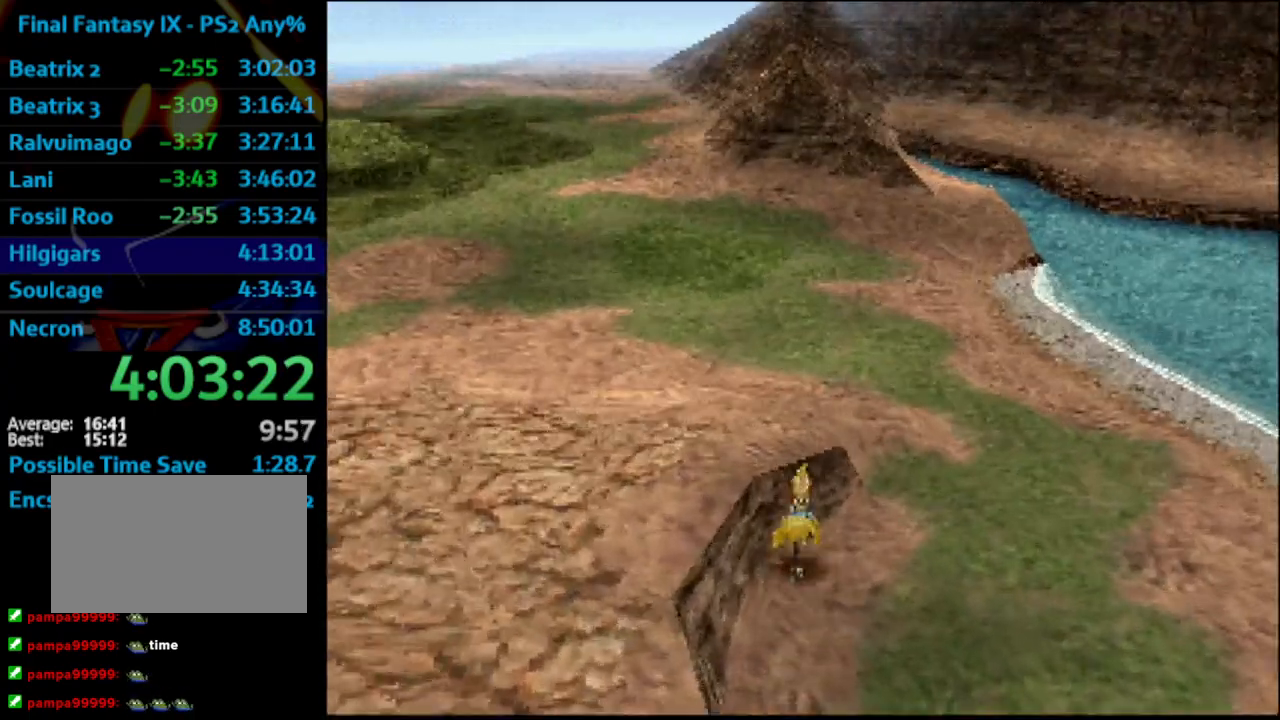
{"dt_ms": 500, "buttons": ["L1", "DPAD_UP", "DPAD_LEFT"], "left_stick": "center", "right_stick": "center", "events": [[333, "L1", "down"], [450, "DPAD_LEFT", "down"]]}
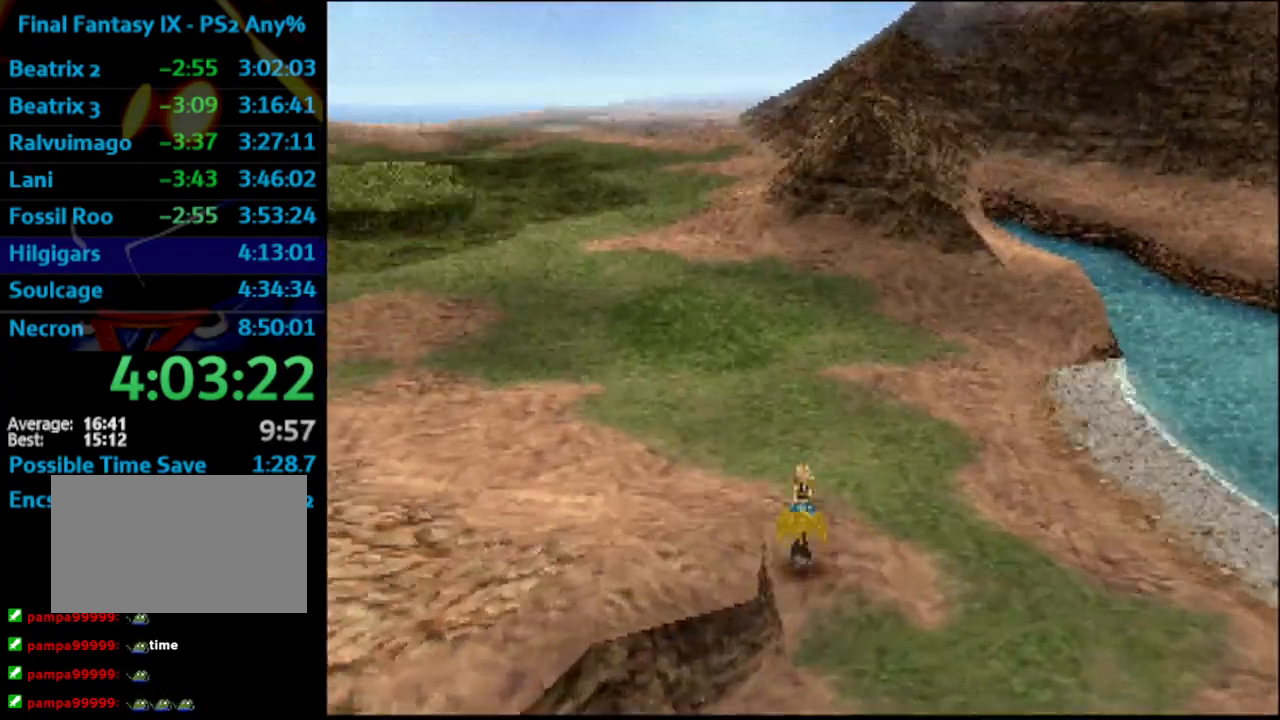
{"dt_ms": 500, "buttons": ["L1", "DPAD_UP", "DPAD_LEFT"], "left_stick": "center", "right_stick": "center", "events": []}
####
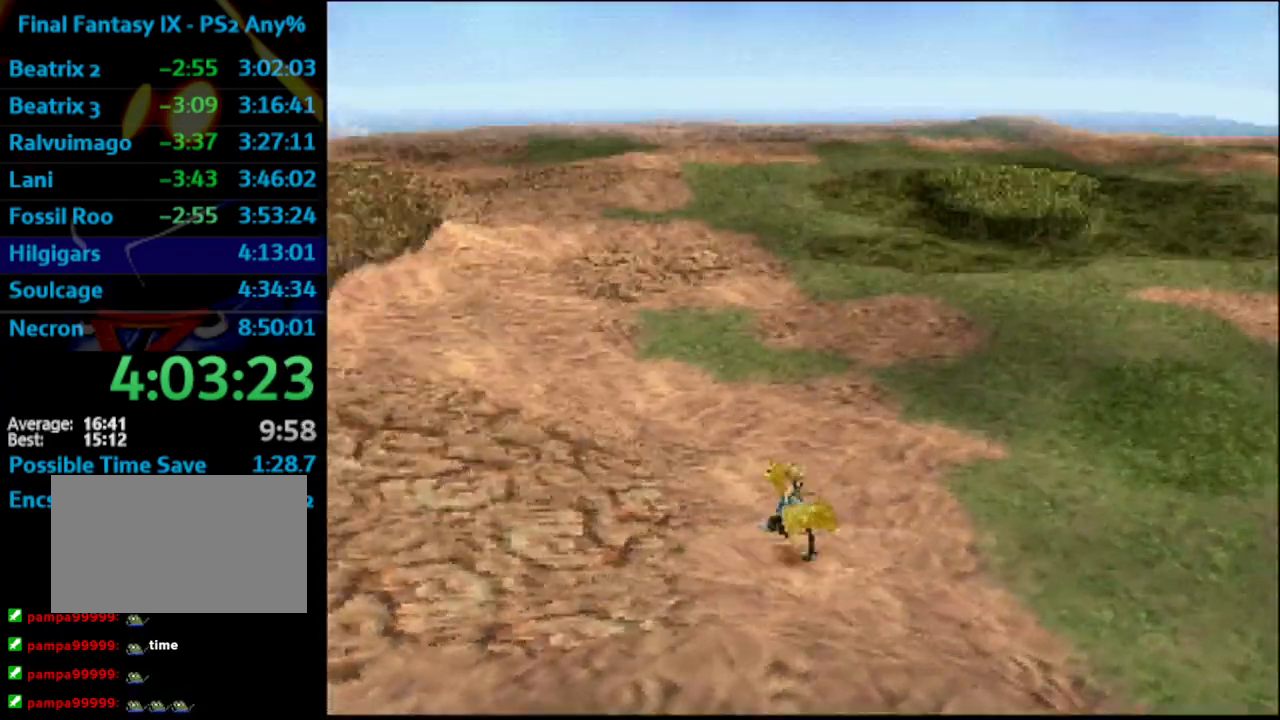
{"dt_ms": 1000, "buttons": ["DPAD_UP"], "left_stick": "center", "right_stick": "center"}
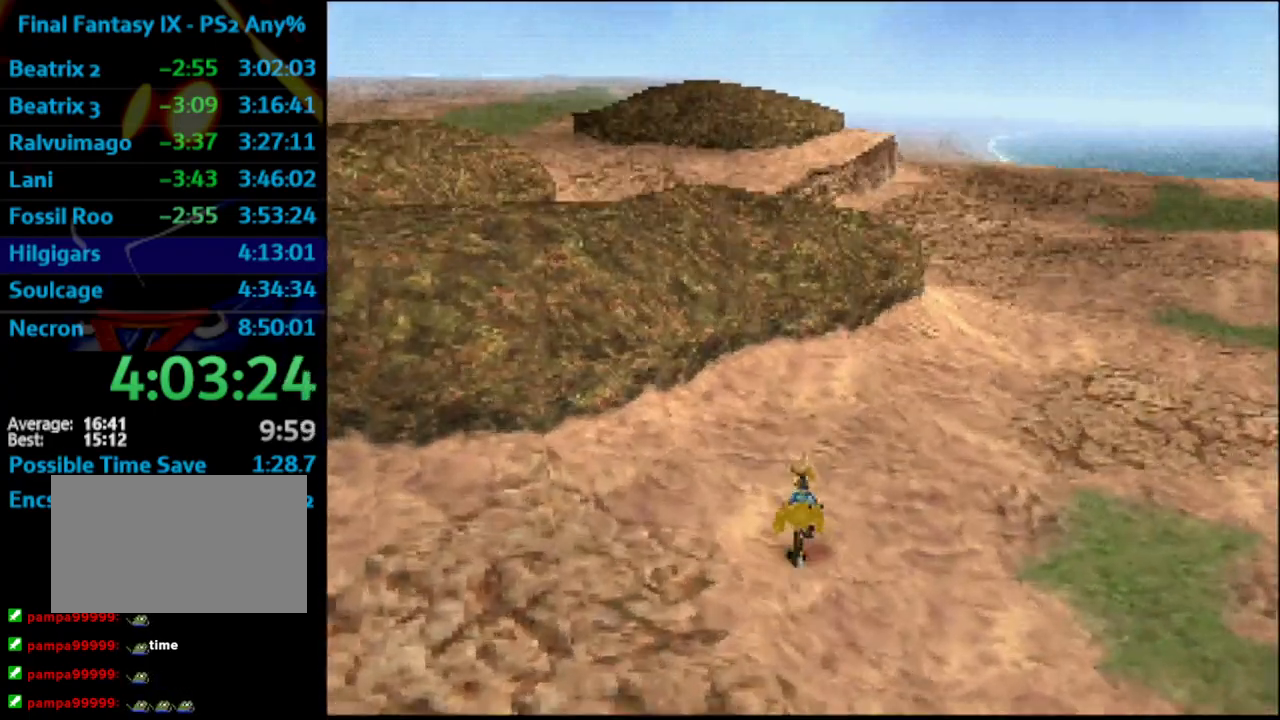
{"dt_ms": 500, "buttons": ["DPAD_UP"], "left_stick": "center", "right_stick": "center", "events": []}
####
EXERCISE GOAL>
Report the lines above that contain "events".

ANSWER SECTION>
{"dt_ms": 500, "buttons": ["L1", "DPAD_UP", "DPAD_LEFT"], "left_stick": "center", "right_stick": "center", "events": [[333, "L1", "down"], [450, "DPAD_LEFT", "down"]]}
{"dt_ms": 500, "buttons": ["L1", "DPAD_UP", "DPAD_LEFT"], "left_stick": "center", "right_stick": "center", "events": []}
{"dt_ms": 500, "buttons": ["DPAD_UP"], "left_stick": "center", "right_stick": "center", "events": []}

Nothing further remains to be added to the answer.